Excerpts from a dataset
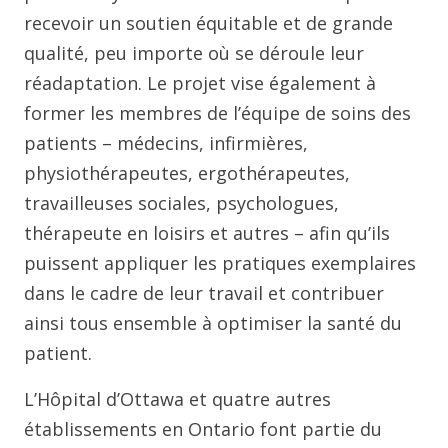
recevoir un soutien équitable et de grande
qualité, peu importe où se déroule leur
réadaptation. Le projet vise également à
former les membres de l’équipe de soins des
patients – médecins, infirmières,
physiothérapeutes, ergothérapeutes,
travailleuses sociales, psychologues,
thérapeute en loisirs et autres – afin qu’ils
puissent appliquer les pratiques exemplaires
dans le cadre de leur travail et contribuer
ainsi tous ensemble à optimiser la santé du
patient.
L’Hôpital d’Ottawa et quatre autres
établissements en Ontario font partie du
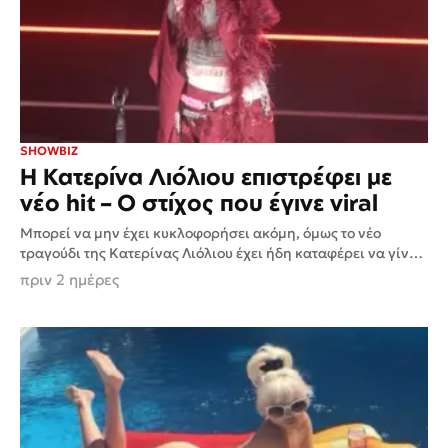
SHOWBIZ
Η Κατερίνα Λιόλιου επιστρέφει με
νέο hit – Ο στίχος που έγινε viral
Μπορεί να μην έχει κυκλοφορήσει ακόμη, όμως το νέο
τραγούδι της Κατερίνας Λιόλιου έχει ήδη καταφέρει να γίνει
viral. Ένας μόνο στίχος ήταν αρκετός για...
πριν 2 ημέρες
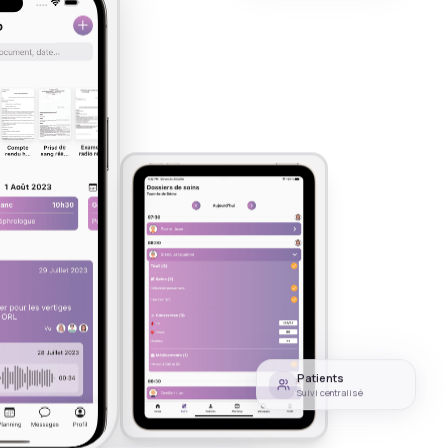
Patients
Suivi centralisé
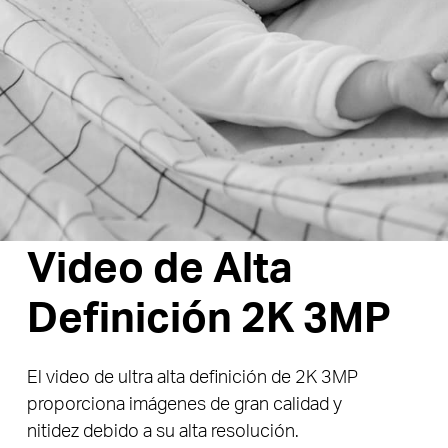
Video de Alta
Definición 2K 3MP
El video de ultra alta definición de 2K 3MP
proporciona imágenes de gran calidad y
nitidez
debido a su alta resolución.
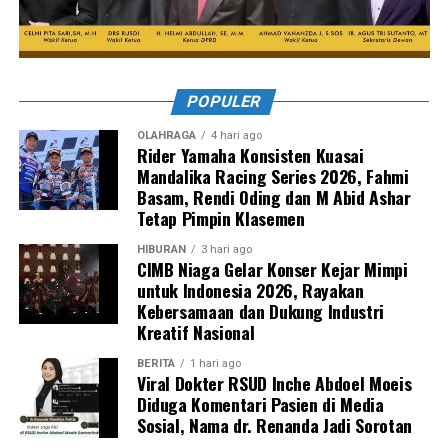
POPULER
OLAHRAGA
4 hari ago
Rider Yamaha Konsisten Kuasai
Mandalika Racing Series 2026, Fahmi
Basam, Rendi Oding dan M Abid Ashar
Tetap Pimpin Klasemen
HIBURAN
3 hari ago
CIMB Niaga Gelar Konser Kejar Mimpi
untuk Indonesia 2026, Rayakan
Kebersamaan dan Dukung Industri
Kreatif Nasional
BERITA
1 hari ago
Viral Dokter RSUD Inche Abdoel Moeis
Diduga Komentari Pasien di Media
Sosial, Nama dr. Renanda Jadi Sorotan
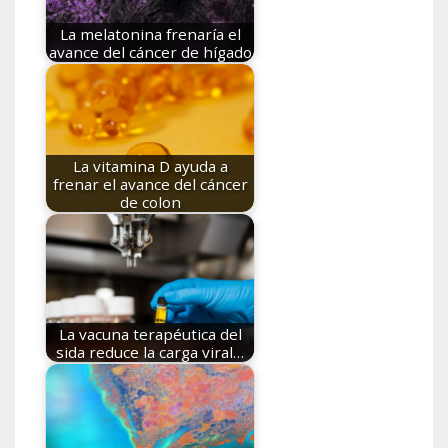
La melatonina frenaría el
avance del cáncer de hígado
La vitamina D ayuda a
frenar el avance del cáncer
de colon
La vacuna terapéutica del
sida reduce la carga viral…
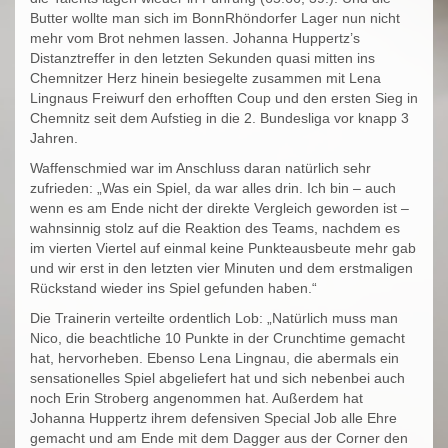
Butter wollte man sich im BonnRhöndorfer Lager nun nicht
mehr vom Brot nehmen lassen. Johanna Huppertz’s
Distanztreffer in den letzten Sekunden quasi mitten ins
Chemnitzer Herz hinein besiegelte zusammen mit Lena
Lingnaus Freiwurf den erhofften Coup und den ersten Sieg in
Chemnitz seit dem Aufstieg in die 2. Bundesliga vor knapp 3
Jahren.
Waffenschmied war im Anschluss daran natürlich sehr
zufrieden: „Was ein Spiel, da war alles drin. Ich bin – auch
wenn es am Ende nicht der direkte Vergleich geworden ist –
wahnsinnig stolz auf die Reaktion des Teams, nachdem es
im vierten Viertel auf einmal keine Punkteausbeute mehr gab
und wir erst in den letzten vier Minuten und dem erstmaligen
Rückstand wieder ins Spiel gefunden haben.“
Die Trainerin verteilte ordentlich Lob: „Natürlich muss man
Nico, die beachtliche 10 Punkte in der Crunchtime gemacht
hat, hervorheben. Ebenso Lena Lingnau, die abermals ein
sensationelles Spiel abgeliefert hat und sich nebenbei auch
noch Erin Stroberg angenommen hat. Außerdem hat
Johanna Huppertz ihrem defensiven Special Job alle Ehre
gemacht und am Ende mit dem Dagger aus der Corner den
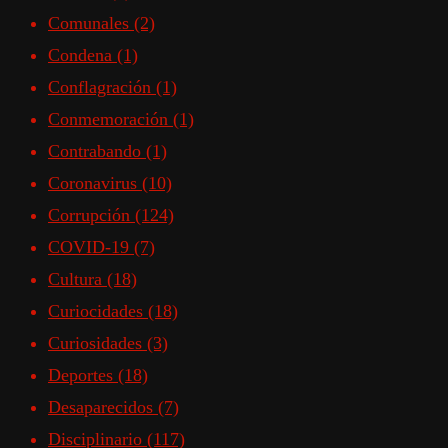
Comunales
(2)
Condena
(1)
Conflagración
(1)
Conmemoración
(1)
Contrabando
(1)
Coronavirus
(10)
Corrupción
(124)
COVID-19
(7)
Cultura
(18)
Curiocidades
(18)
Curiosidades
(3)
Deportes
(18)
Desaparecidos
(7)
Disciplinario
(117)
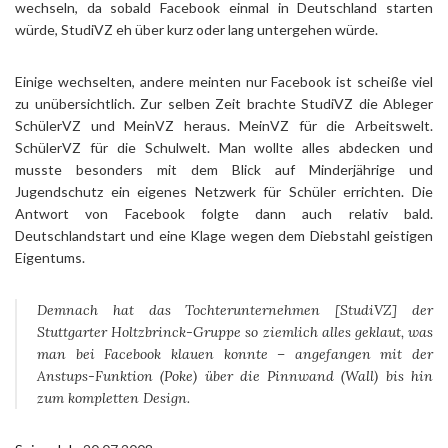
wechseln, da sobald Facebook einmal in Deutschland starten
würde, StudiVZ eh über kurz oder lang untergehen würde.
Einige wechselten, andere meinten nur Facebook ist scheiße viel
zu unübersichtlich. Zur selben Zeit brachte StudiVZ die Ableger
SchülerVZ und MeinVZ heraus. MeinVZ für die Arbeitswelt.
SchülerVZ für die Schulwelt. Man wollte alles abdecken und
musste besonders mit dem Blick auf Minderjährige und
Jugendschutz ein eigenes Netzwerk für Schüler errichten. Die
Antwort von Facebook folgte dann auch relativ bald.
Deutschlandstart und eine Klage wegen dem Diebstahl geistigen
Eigentums.
Demnach hat das Tochterunternehmen [StudiVZ] der
Stuttgarter Holtzbrinck-Gruppe so ziemlich alles geklaut, was
man bei Facebook klauen konnte – angefangen mit der
Anstups-Funktion (Poke) über die Pinnwand (Wall) bis hin
zum kompletten Design.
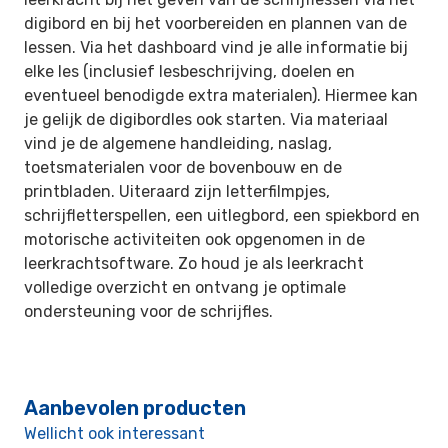
digibord en bij het voorbereiden en plannen van de
lessen. Via het dashboard vind je alle informatie bij
elke les (inclusief lesbeschrijving, doelen en
eventueel benodigde extra materialen). Hiermee kan
je gelijk de digibordles ook starten. Via materiaal
vind je de algemene handleiding, naslag,
toetsmaterialen voor de bovenbouw en de
printbladen. Uiteraard zijn letterfilmpjes,
schrijfletterspellen, een uitlegbord, een spiekbord en
motorische activiteiten ook opgenomen in de
leerkrachtsoftware. Zo houd je als leerkracht
volledige overzicht en ontvang je optimale
ondersteuning voor de schrijfles.
Aanbevolen producten
Wellicht ook interessant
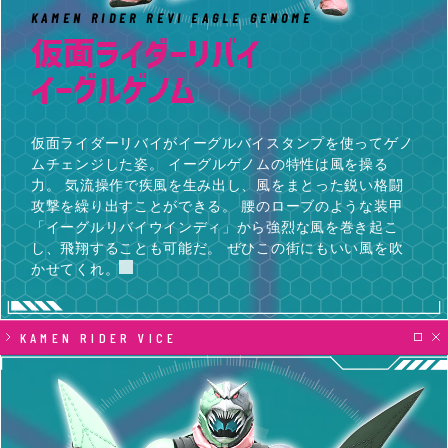
KAMEN RIDER REVI EAGLE GENOME
仮面ライダーリバイ
イーグルゲノム
仮面ライダーリバイがイーグルバイスタンプを使ってゲノ
ムチェンジした姿。 イーグルゲノムの特性は風を操る
力。 気流操作で疾風を生み出し、風をまとった鋭い格闘
攻撃を繰り出すことができる。 腰のローブのような装甲
「イーグルリバイウインディ」から強烈な風を巻き起こ
し、飛翔することも可能だ。 ぜひこの街にもいい風を吹
かせてくれ。
KAMEN RIDER VICE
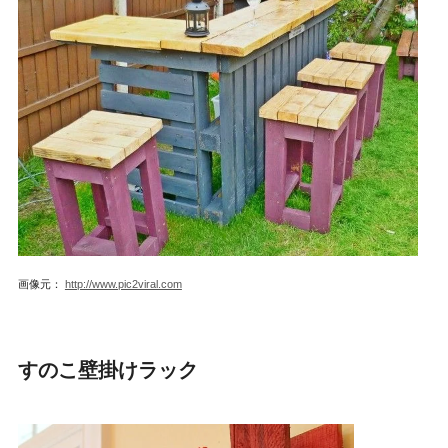
画像元：
http://www.pic2viral.com
すのこ壁掛けラック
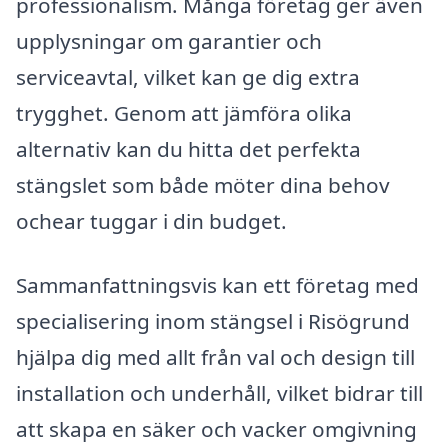
professionalism. Många företag ger även
upplysningar om garantier och
serviceavtal, vilket kan ge dig extra
trygghet. Genom att jämföra olika
alternativ kan du hitta det perfekta
stängslet som både möter dina behov
ochear tuggar i din budget.
Sammanfattningsvis kan ett företag med
specialisering inom stängsel i Risögrund
hjälpa dig med allt från val och design till
installation och underhåll, vilket bidrar till
att skapa en säker och vacker omgivning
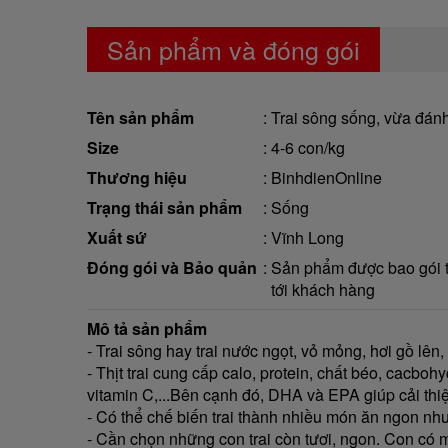
Sản phẩm và đóng gói
Tên sản phẩm
Trai sông sống, vừa đánh
Size
4-6 con/kg
Thương hiệu
BinhdienOnline
Trạng thái sản phẩm
Sống
Xuất sứ
Vĩnh Long
Đóng gói và Bảo quản
Sản phẩm được bao gói tr
tới khách hàng
Mô tả sản phẩm
- Trai sông hay trai nước ngọt, vỏ mỏng, hơi gồ lên
- Thịt trai cung cấp calo, protein, chất béo, cacboh
vitamin C,...Bên cạnh đó, DHA và EPA giúp cải thi
- Có thể chế biến trai thành nhiều món ăn ngon như
- Cần chọn những con trai còn tươi, ngon. Con có m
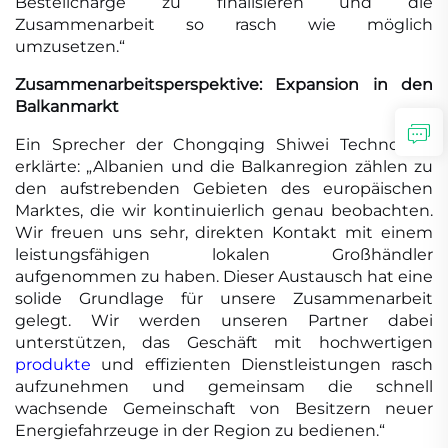
Bestellcharge zu finalisieren und die
Zusammenarbeit so rasch wie möglich
umzusetzen.“
Zusammenarbeitsperspektive: Expansion in den
Balkanmarkt
Ein Sprecher der Chongqing Shiwei Technology
erklärte: „Albanien und die Balkanregion zählen zu
den aufstrebenden Gebieten des europäischen
Marktes, die wir kontinuierlich genau beobachten.
Wir freuen uns sehr, direkten Kontakt mit einem
leistungsfähigen lokalen Großhändler
aufgenommen zu haben. Dieser Austausch hat eine
solide Grundlage für unsere Zusammenarbeit
gelegt. Wir werden unseren Partner dabei
unterstützen, das Geschäft mit hochwertigen
produkte
und effizienten Dienstleistungen rasch
aufzunehmen und gemeinsam die schnell
wachsende Gemeinschaft von Besitzern neuer
Energiefahrzeuge in der Region zu bedienen.“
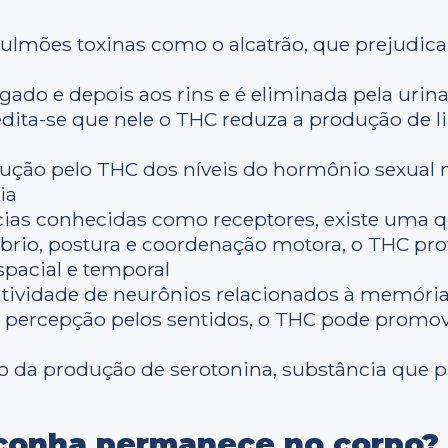
pulmões toxinas como o alcatrão, que prejudica
gado e depois aos rins e é eliminada pela urin
edita-se que nele o THC reduza a produção de l
ção pelo THC dos níveis do hormônio sexual 
ia
ncias conhecidas como receptores, existe uma q
íbrio, postura e coordenação motora, o THC pro
pacial e temporal
tividade de neurônios relacionados à memória
 a percepção pelos sentidos, o THC pode promove
da produção de serotonina, substância que p
conha permanece no corpo?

* About this exercise
Throughout the data, tally the lines that hold the string "sehr" and report the tally alone.

* Result
2